Similarly, he cites Germany as an example, stating…
"The Calvinistic philosophy had also taken a firm hold of the popular mind in Germany, where Kant, imbued with its liberty loving spirit, was loosening the foundations of despotism…" (p. 66)
Now this is also manifestly untrue. The Lutheran reformation was accomplished by the support of the Protestant princes of the various German states, and had few political implications. Lutheranism did not establish republics and liberate men from the submission to hereditary monarchs and an established nobility. Lutheran states remained for the most part medieval monarchies. Additionally, to present the philosopher Immanuel Kant as a Calvinist seems rather incredible.
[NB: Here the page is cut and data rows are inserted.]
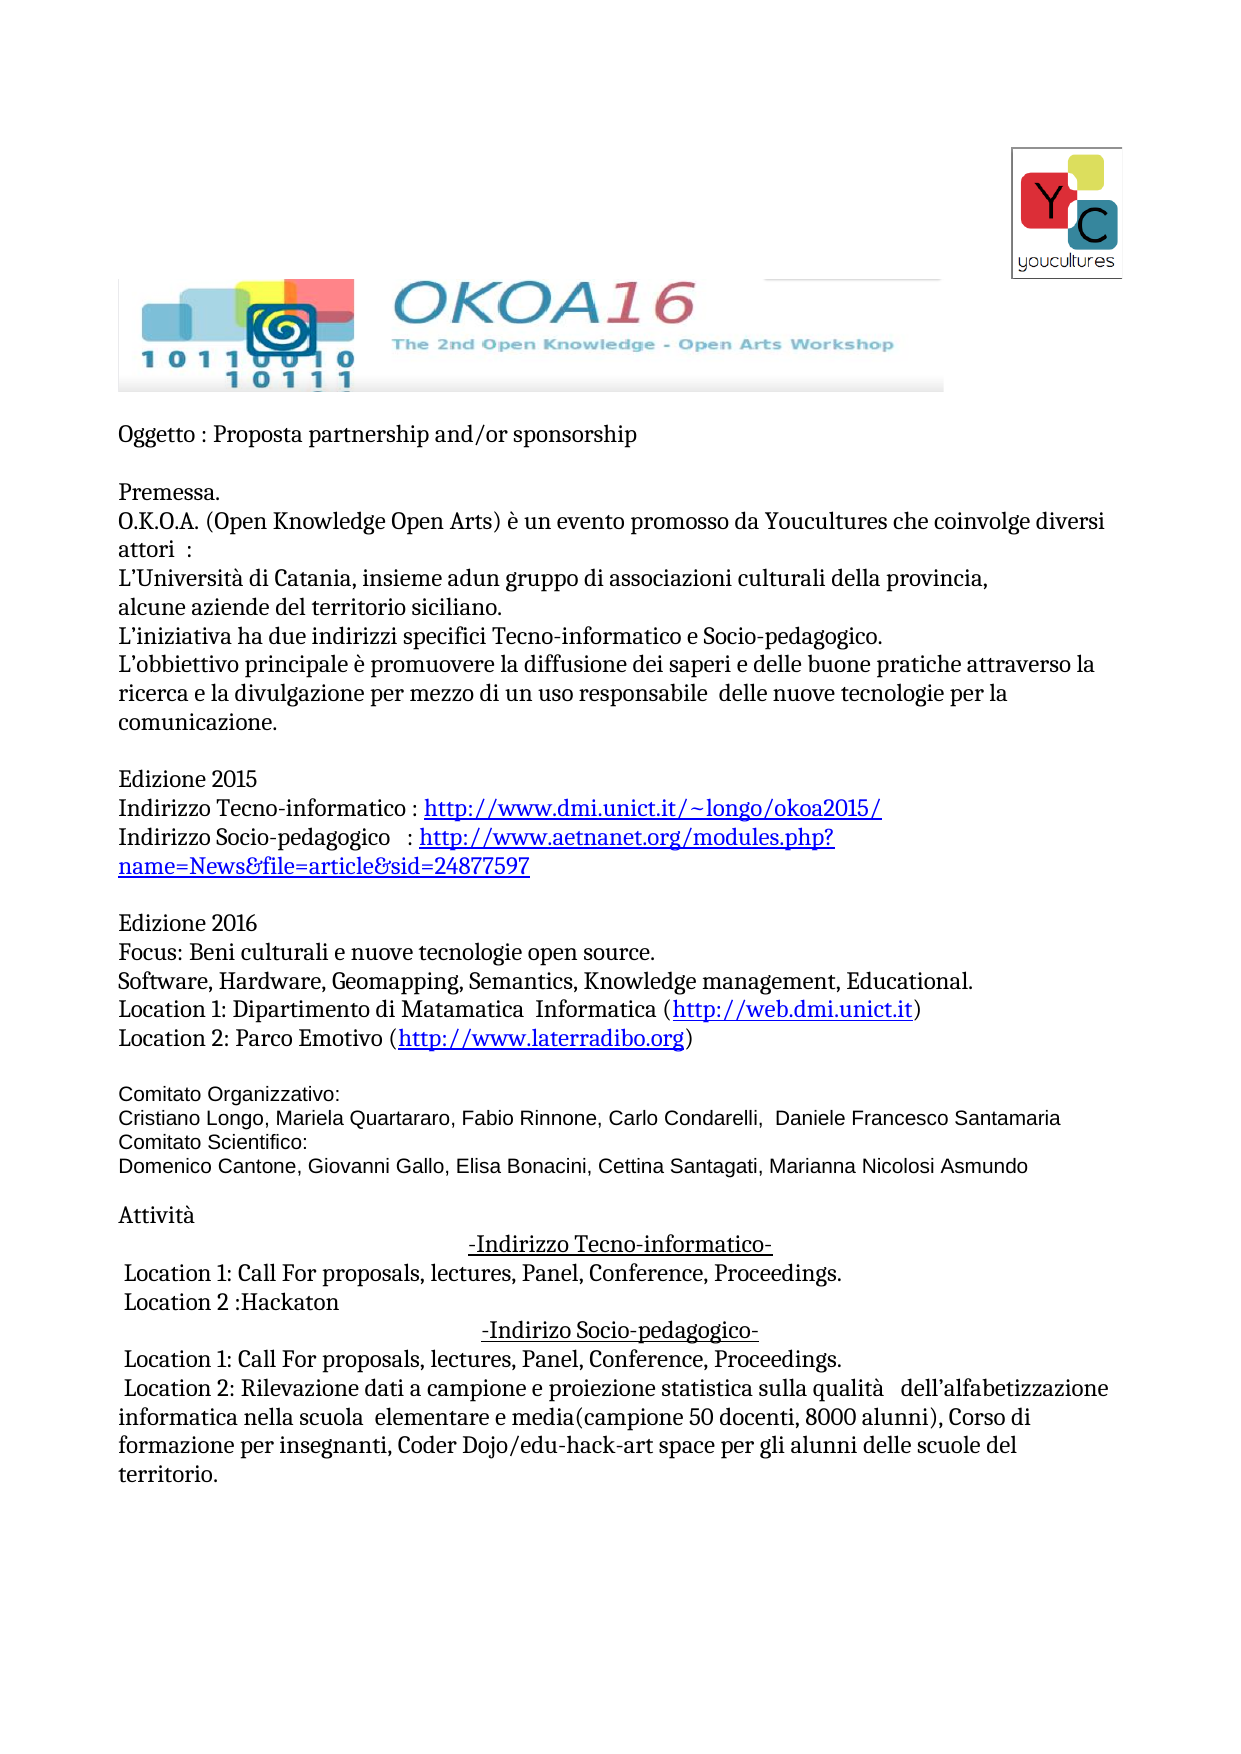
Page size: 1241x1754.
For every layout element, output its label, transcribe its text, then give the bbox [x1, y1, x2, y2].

text Location 1: Call For proposals, lectures, Panel, Conference, Proceedings. [118, 1259, 1122, 1288]
text Location 1: Dipartimento di Matamatica Informatica (http://web.dmi.unict.it) [118, 995, 1122, 1024]
text -Indirizo Socio-pedagogico- [118, 1316, 1122, 1345]
picture [118, 279, 944, 392]
text Premessa. [118, 478, 1122, 507]
text Software, Hardware, Geomapping, Semantics, Knowledge management, Educational. [118, 967, 1122, 995]
text -Indirizzo Tecno-informatico- [118, 1230, 1122, 1259]
text L’obbiettivo principale è promuovere la diffusione dei saperi e delle buone pratiche attraverso la ricerca e la divulgazione per mezzo di un uso responsabile delle nuove tecnologie per la comunicazione. [118, 650, 1122, 737]
text Location 2 :Hackaton [118, 1288, 1122, 1316]
text Location 2: Parco Emotivo (http://www.laterradibo.org) [118, 1024, 1122, 1053]
text L’iniziativa ha due indirizzi specifici Tecno-informatico e Socio-pedagogico. [118, 622, 1122, 650]
text Location 2: Rilevazione dati a campione e proiezione statistica sulla qualità dell’alfabetizzazione informatica nella scuola elementare e media(campione 50 docenti, 8000 alunni), Corso di formazione per insegnanti, Coder Dojo/edu-hack-art space per gli alunni delle scuole del territorio. [118, 1374, 1122, 1489]
text Attività [118, 1201, 1122, 1230]
text Cristiano Longo, Mariela Quartararo, Fabio Rinnone, Carlo Condarelli, Daniele Francesco Santamaria [118, 1106, 1122, 1129]
text Location 1: Call For proposals, lectures, Panel, Conference, Proceedings. [118, 1345, 1122, 1374]
text L’Università di Catania, insieme adun gruppo di associazioni culturali della provincia, [118, 564, 1122, 593]
text Indirizzo Tecno-informatico : http://www.dmi.unict.it/~longo/okoa2015/ [118, 794, 1122, 823]
text Comitato Scientifico: [118, 1129, 1122, 1153]
text O.K.O.A. (Open Knowledge Open Arts) è un evento promosso da Youcultures che coinvolge diversi attori : [118, 507, 1122, 564]
text Edizione 2015 [118, 765, 1122, 794]
picture [1011, 147, 1123, 279]
text Domenico Cantone, Giovanni Gallo, Elisa Bonacini, Cettina Santagati, Marianna Nicolosi Asmundo [118, 1153, 1122, 1177]
text Focus: Beni culturali e nuove tecnologie open source. [118, 938, 1122, 967]
text Indirizzo Socio-pedagogico : http://www.aetnanet.org/modules.php?name=News&file=article&sid=24877597 [118, 823, 1122, 880]
text alcune aziende del territorio siciliano. [118, 593, 1122, 622]
text Oggetto : Proposta partnership and/or sponsorship [118, 420, 1122, 449]
text Comitato Organizzativo: [118, 1082, 1122, 1106]
text Edizione 2016 [118, 909, 1122, 938]
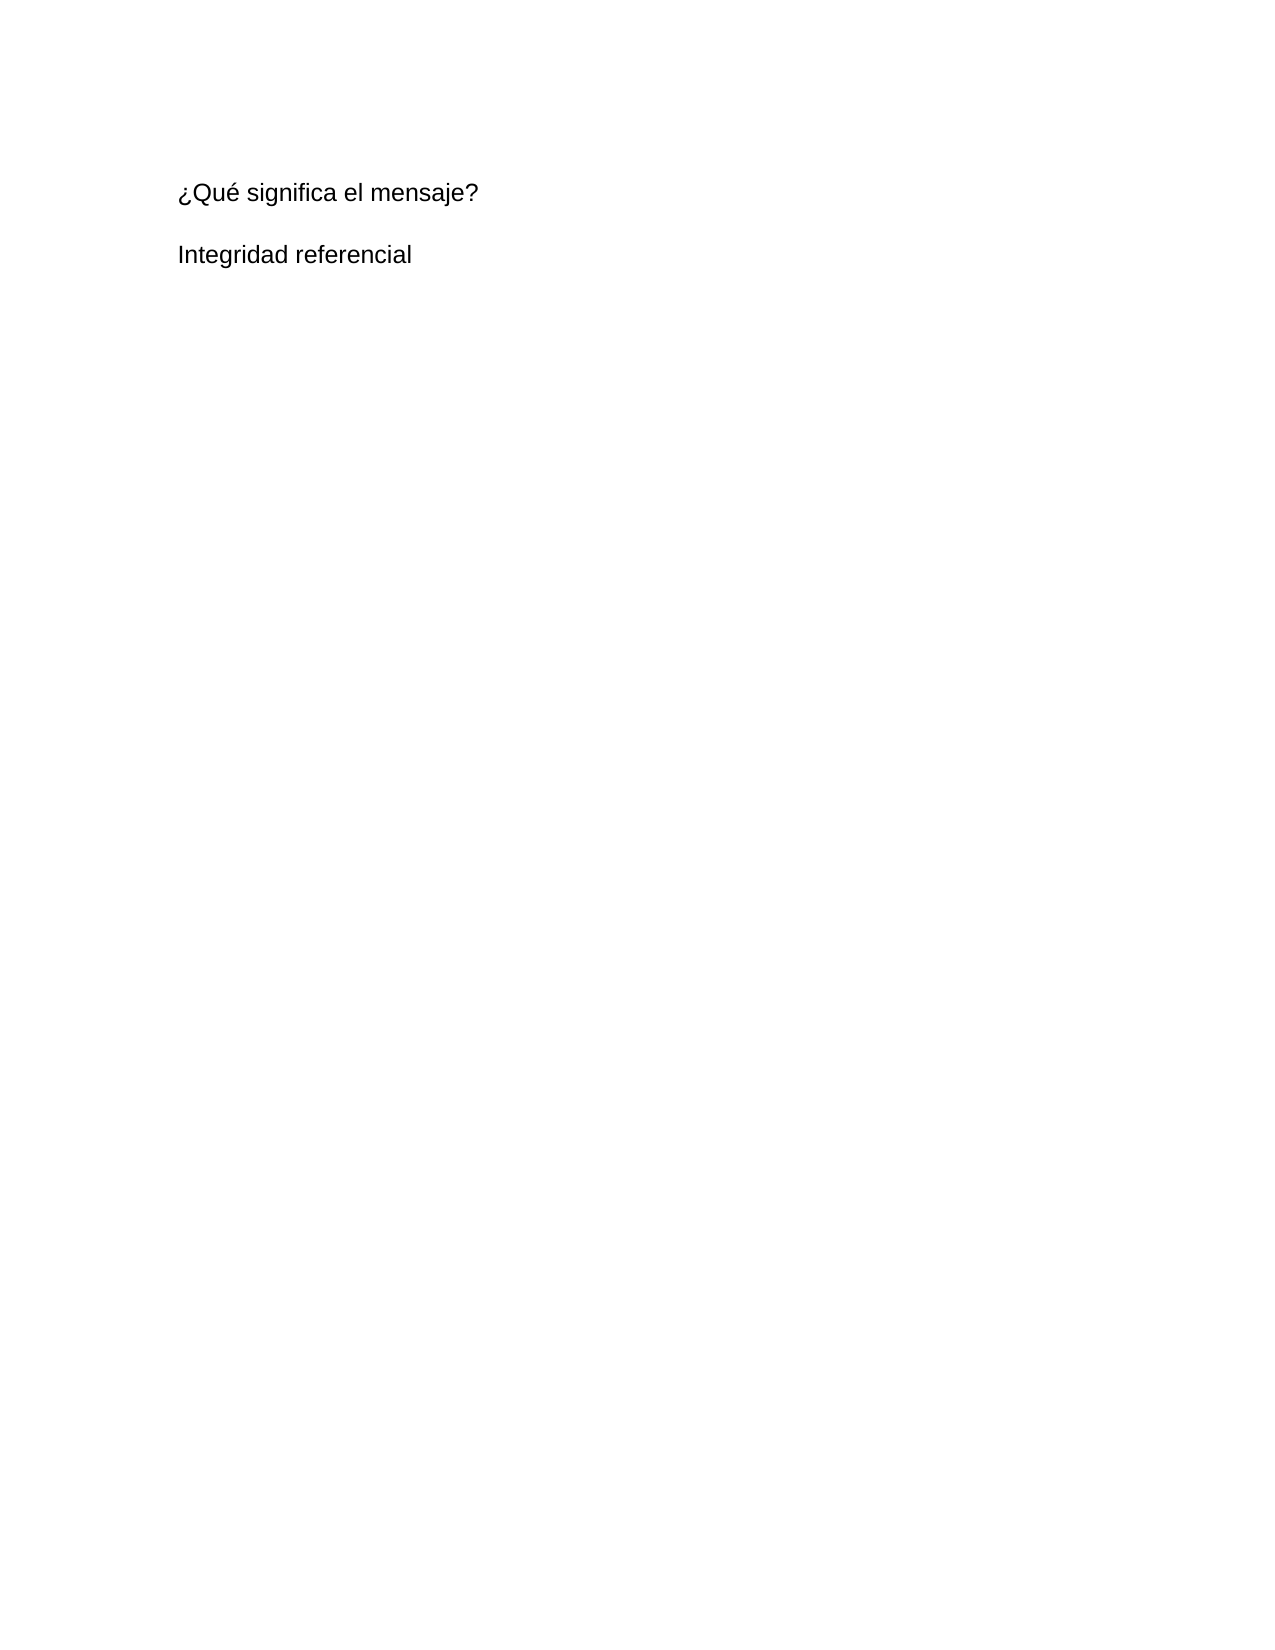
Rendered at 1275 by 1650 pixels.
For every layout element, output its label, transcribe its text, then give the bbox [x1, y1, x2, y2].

text ¿Qué significa el mensaje? Integridad referencial [177, 148, 1098, 268]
Again McFetridge has strained our credibility with his overreaching.
Thus, in spite of a glowing introduction by the editor of the series, Reg Barrow, quoting encomiums for the book by Lorraine Boettner and Rousas Rushdoony, the book remained, for me at least, a disappointment. The book references such inspired writing on the subject as Daubigne’s histories of the Reformation and Motley’s histories of the Dutch republic, but its own insipid prose fails to rise to their level, and stir the reader with what God hath wrought in history through the faith of the Calvinists. Unfortunately, most people will never take the time to read the lengthy works noted above. Which leaves me with the conclusion, that a short book (this one consists of 113 pages) that does justice to the subject is just waiting to be either written or reprinted. Hopefully, that challenge will be taken up in the near future by someone who is saddened by the abysmal ignorance of this generation of the theological foundations for their liberties, prosperity, and indeed for all that they have historically held dear.